Spider-Man: Across the Spider-Verse (PG-13) A treat for the eyes. The sequel to Into the Spider-Verse has three new directors, and has lost none of the innovation that made the first film such a delight. When Gwen Stacy (voiced by Hailee Steinfeld) pays an unsanctioned visit to Miles Morales (voiced by Shameik Moore), it sets off a series of dominoes that threaten to unravel the multiverse and/or kill Miles’ dad (voiced by Brian Tyree Henry). This second film ends on a cliffhanger that sets up a third movie, so the story is incomplete. Never mind that, though. The movie gleefully drags Miles through universe after universe each with its different drawing style, and the animation allows for crazier hijinks than the live-action Spider-Man films can have. The inventiveness might be wearying if not for the movie stopping every so often for storylines that forebode tragedy. There’s also an argument between two characters about Jeff Koons’ art. I can’t wait to see what the third chapter brings. Additional voices by Oscar Isaac, Jake Johnson, Jason Schwartzman, Issa Rae, Luna Lauren Velez, Karan Soni, Shea Whigham, Greta Lee, Andy Samberg, Jharrel Jerome, Jack Quaid, Jorma Taccone, Jack Quaid, Rachel Dratch, Ziggy Marley, Donald Glover, Kathryn Hahn, Amandla Stenberg, J.K. Simmons, Mahershala Ali, and Daniel Kaluuya.

The Super Mario Bros. Movie (PG) The video game series depended heavily on its gameplay rather than its story for its success, and the animated movie version succeeds by letting the characters be themselves. Mario (voiced by Chris Pratt) is sucked into the Mushroom Kingdom, but instead of rescuing Princess Peach (voiced by Anya Taylor-Joy), he has to enlist her help to rescue his brother Luigi (voiced by Charlie Day). The star-studded voice cast rises to the challenge, and the action of the film imitates the gameplay without overexplaining things. Perhaps the characters could use a bit of fleshing out, but the movie doesn’t try to do too much. Additional voices by Jack Black, Seth Rogen, Keegan-Michael Key, Fred Armisen, Khary Payton, Juliet Jelenic, and Sebastian Maniscalco. — Cole Williams

Transformers: Rise of the Beasts (PG-13) The franchise returns to its tedious roots with this installment set in 1994. The Autobots and a new race of transforming robots have to save the Earth from being swallowed up by a planet-eater (voiced by Colman Domingo), enlisting the help of an unemployed ex-soldier (Anthony Ramos) and a museum researcher (Dominique Fishback). The script has a few good lines related to the setting, which makes it an improvement on the old Michael Bay movies. It also depicts Optimus Prime (voiced by Peter Cullen) as a big wet blanket, but it loses the playful spirit of Bumblebee. The story takes forever to get our heroes to recover the magic thingy that the plot revolves around, and everything feels labored. I was expecting so much more. Also with Luna Lauren Velez, Dean Scott Vazquez, and Tobe Nwigwe. Additional voices by Peter Dinklage, Pete Davidson, Ron Perlman, Cristo Fernández, Liza Koshy, MJ Rodriguez, and Michelle Yeoh. 

 

DALLAS EXCLUSIVES

 

97 Minutes (NR) This thriller stars Jonathan Rhys Meyers as an undercover agent who tries to save a hijacked airplane before it is shot down by the U.S. government. Also with MyAnna Buring, Jo Martin, Michael Sirow, Pavan Grover, Anjul Nigam, Davor Tomic, and Alec Baldwin.
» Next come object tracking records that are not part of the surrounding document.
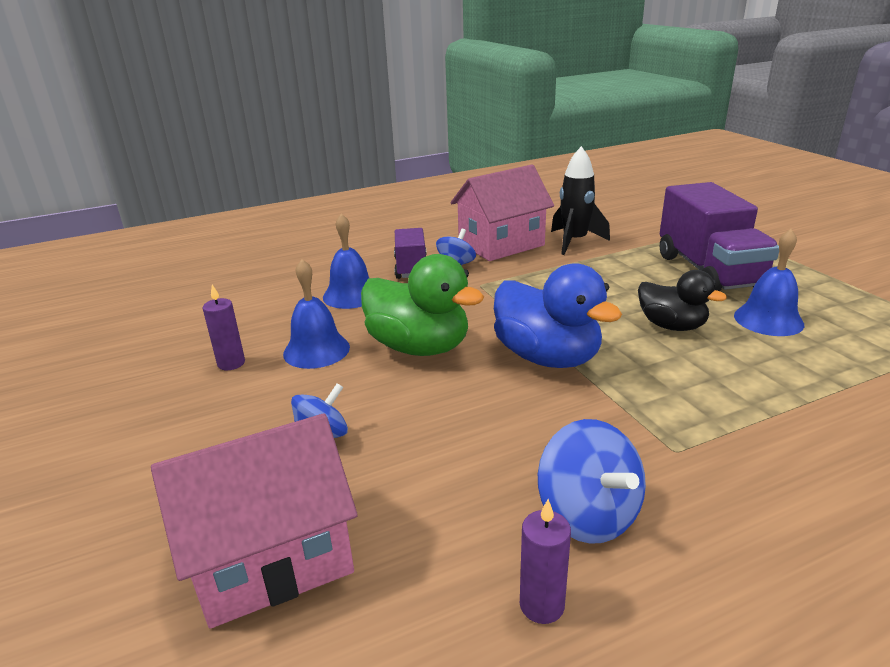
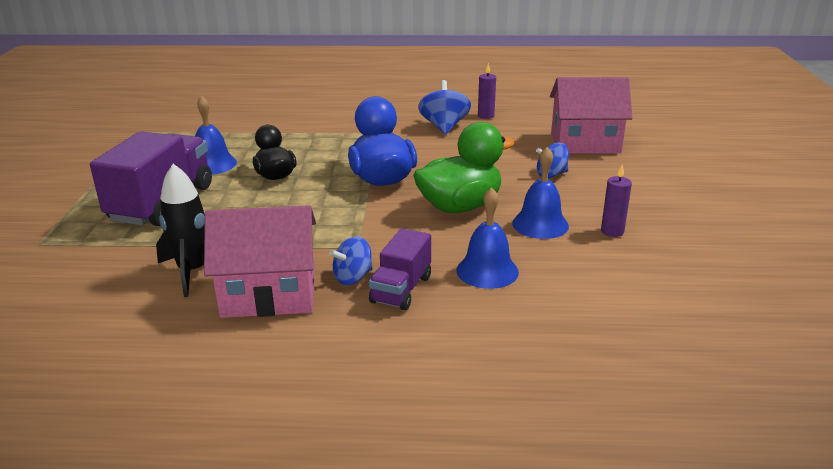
camera: 155 degrees left, 0 degrees up
green duck [361,254,484,356] -> green duck turned 90 degrees clockwise [413,122,515,213]

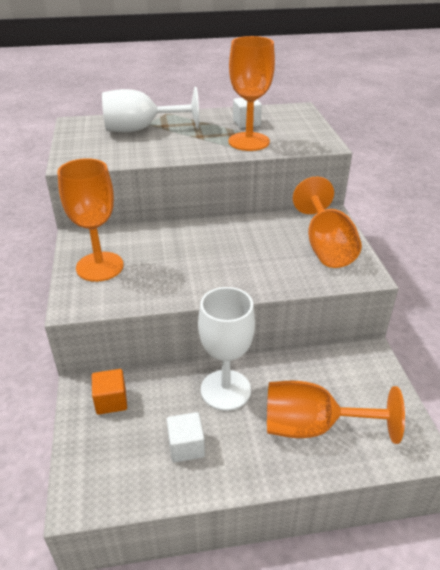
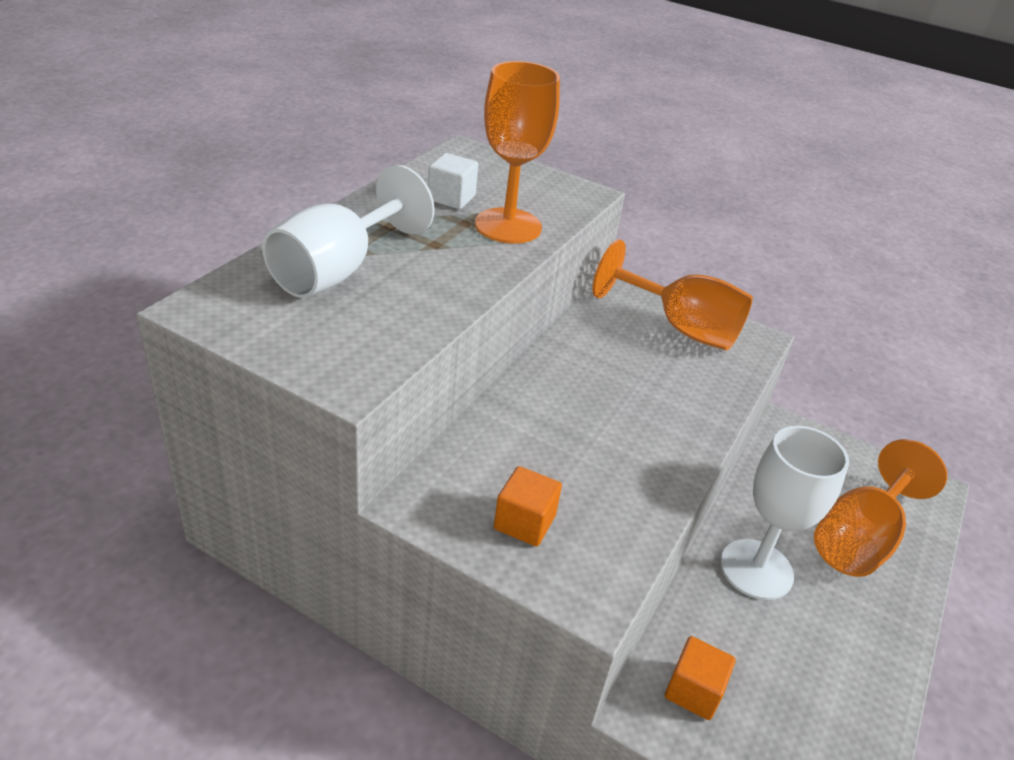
camera: 55 degrees left, 0 degrees up
orange goblet [57,158,124,282] -> orange cube [494,466,562,547]
white cube [167,412,205,463] -> none

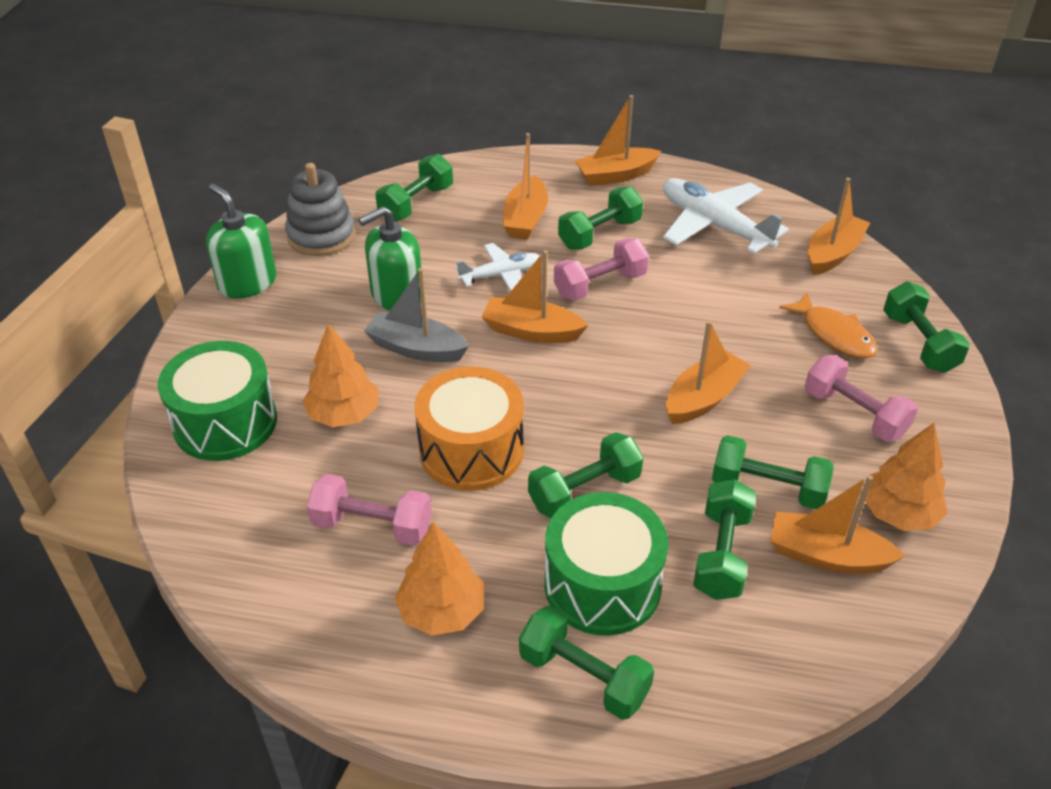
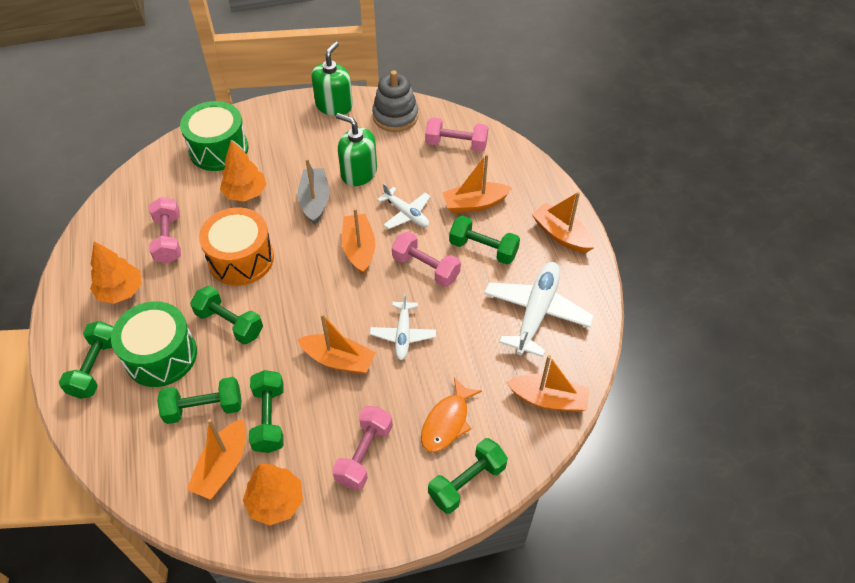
camera: 65 degrees right, 10 degrees up
green dumbbell [376,154,453,221] -> pink dumbbell [425,117,489,152]
orange boat [770,475,905,573] -> orange boat turned 150 degrees counterclockwise [187,419,246,500]
none -> white plane [370,292,436,360]

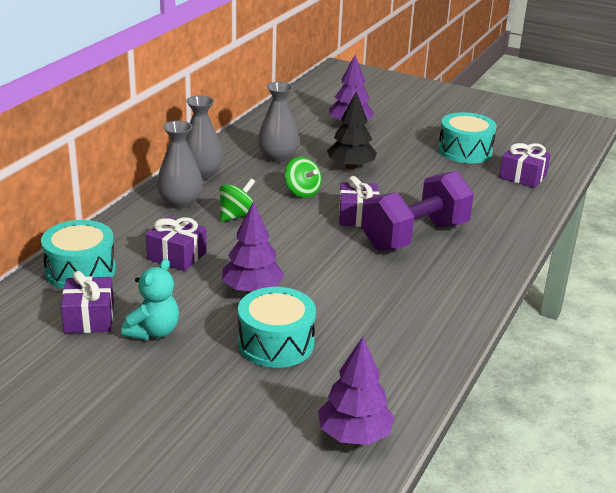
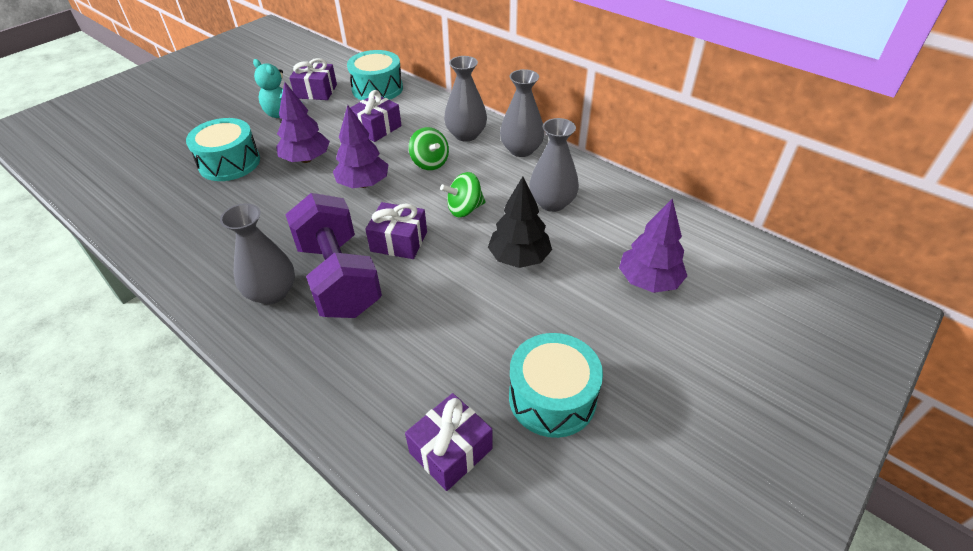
camera: 105 degrees right, 15 degrees up
purple tree [318,337,395,445] -> purple tree moved to [333,105,389,188]
none -> grey vase [220,203,295,304]

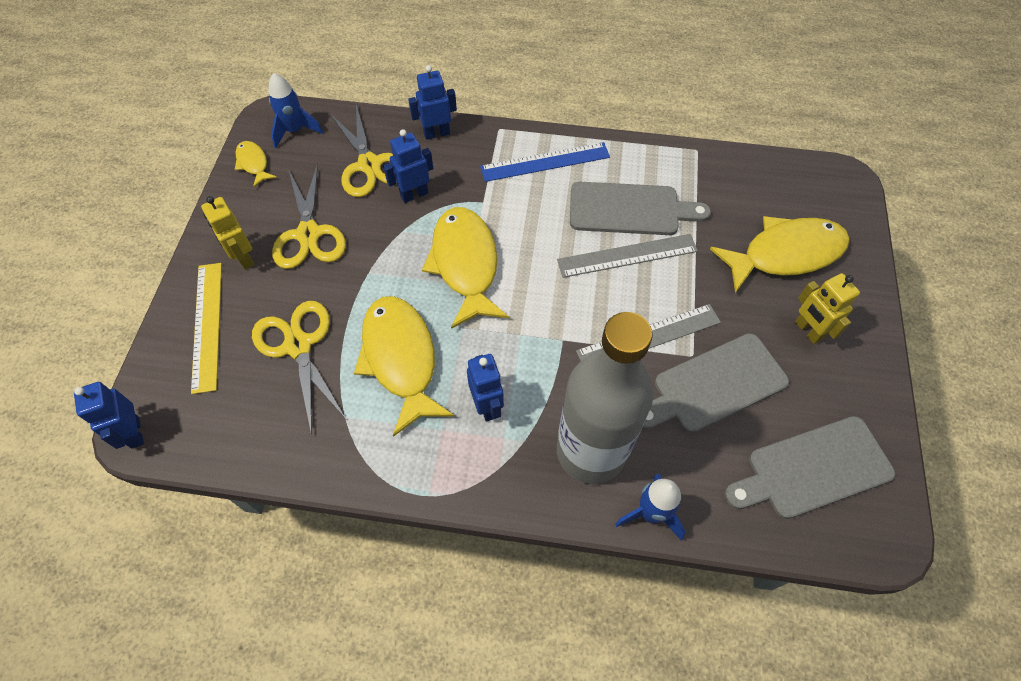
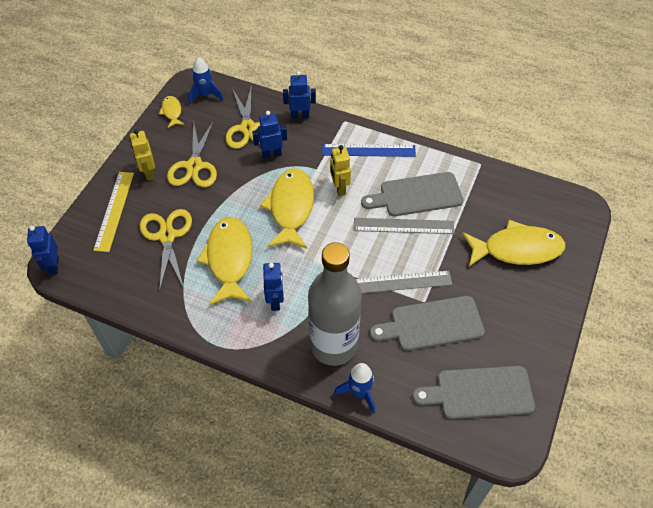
camera: 15 degrees right, 5 degrees down
grey cutting board [570,182,711,235] -> grey cutting board turned 150 degrees clockwise [361,172,463,216]
yellow robot [795,273,860,344] -> yellow robot moved to [330,145,351,196]

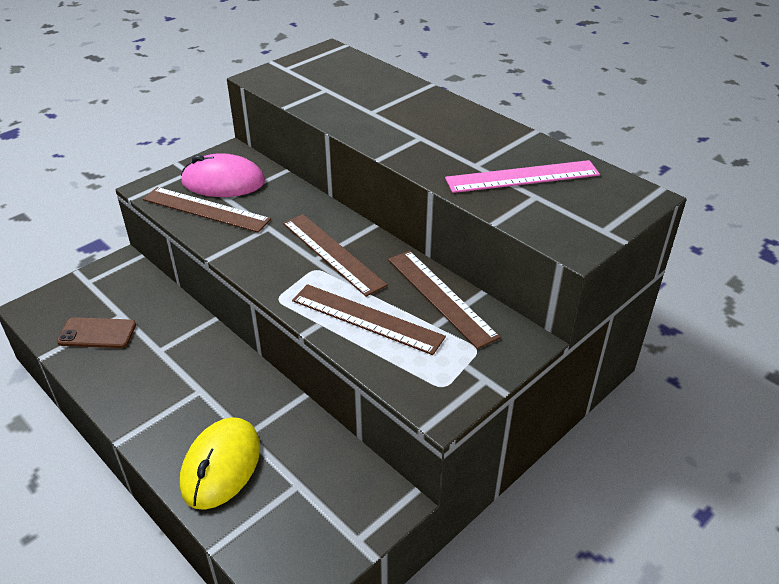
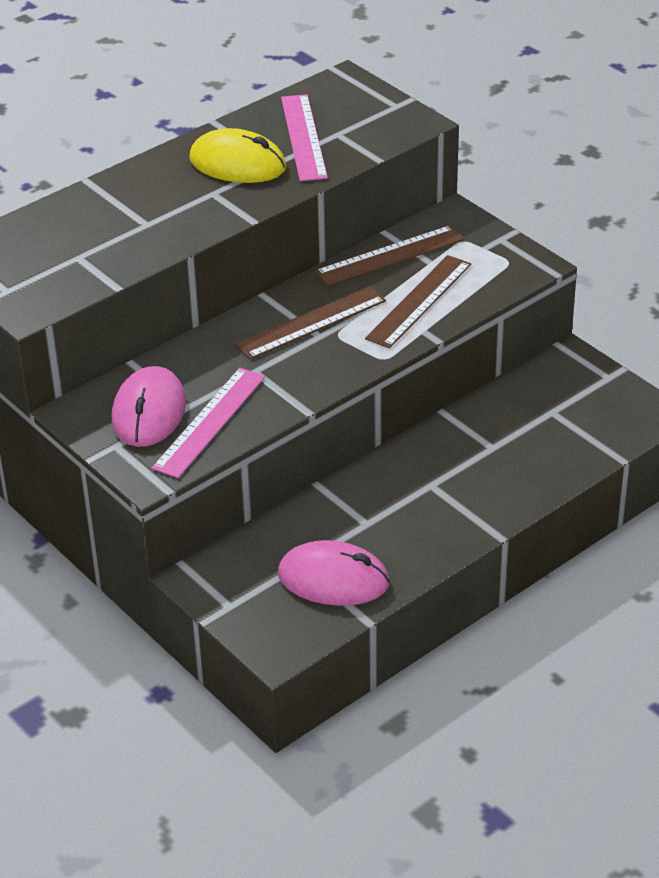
camera: 85 degrees left, 0 degrees up
brown phone [57,317,136,348] -> pink mouse [278,540,390,606]
brown ruler [143,187,271,233] -> pink ruler [152,368,265,478]
yellow mouse [180,417,260,510] -> yellow mouse moved to [189,128,286,183]

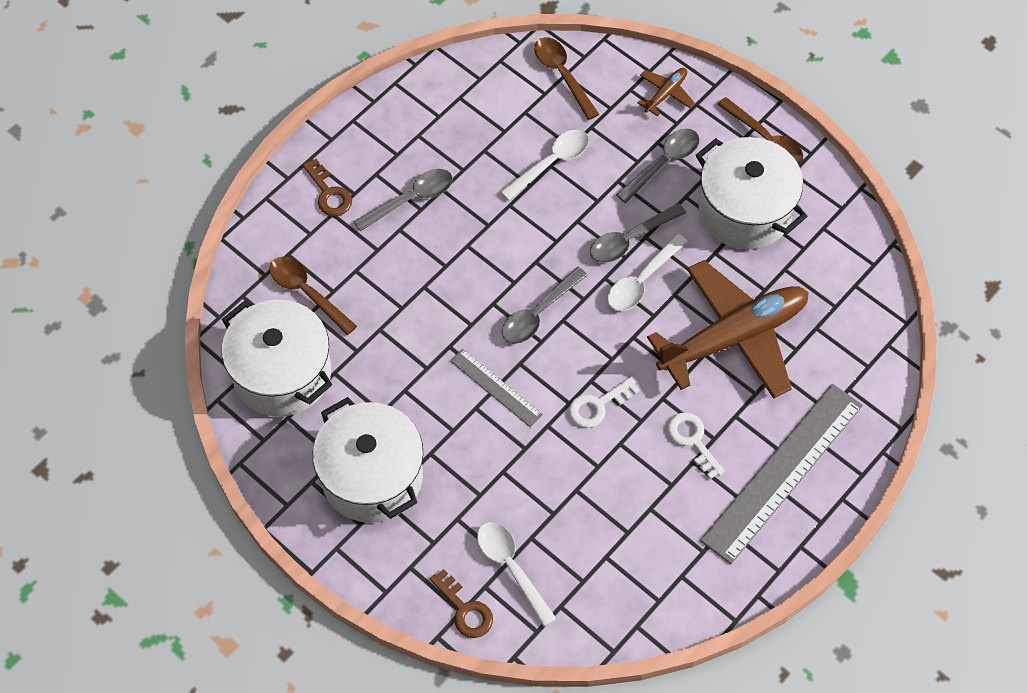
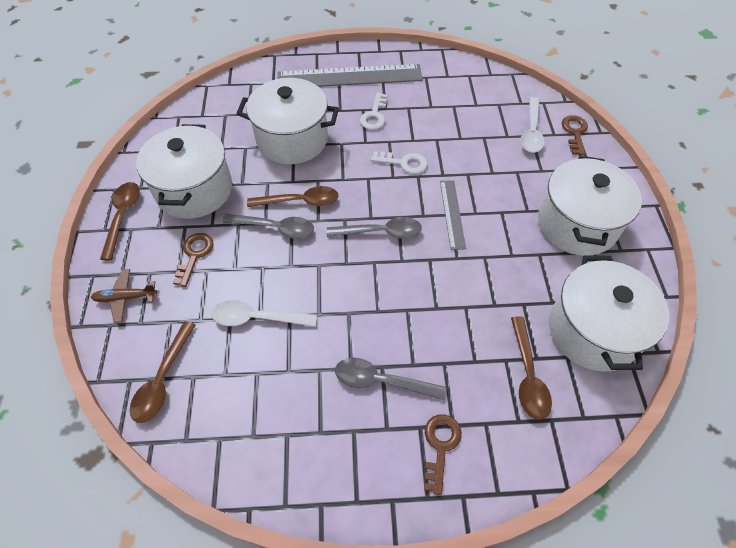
camera: 135 degrees left, 5 degrees down
white spoon [607,234,688,311] -> brown spoon [247,186,339,207]
grey spoon [616,129,699,203] -> brown key [173,233,214,287]
brown plane [647,260,809,399] -> white pot [236,78,339,164]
Sanctuary (R) Christopher Abbott stars in this drama as an upcoming business executive who tries to end his longtime relationship with his dominatrix (Margaret Qualley). Also with Danita Battle. 

Simulant (R) This science-fiction film stars Robbie Amell as a humanoid who tries to win freedom of thought for his fellow artificial humans. Also with Simu Liu, Jordana Brewster, Alicia Sanz, Emmanuel Kabongo, Samantha Helt, Christine L. Nguyen, Mayko Nguyen, and Sam Worthington.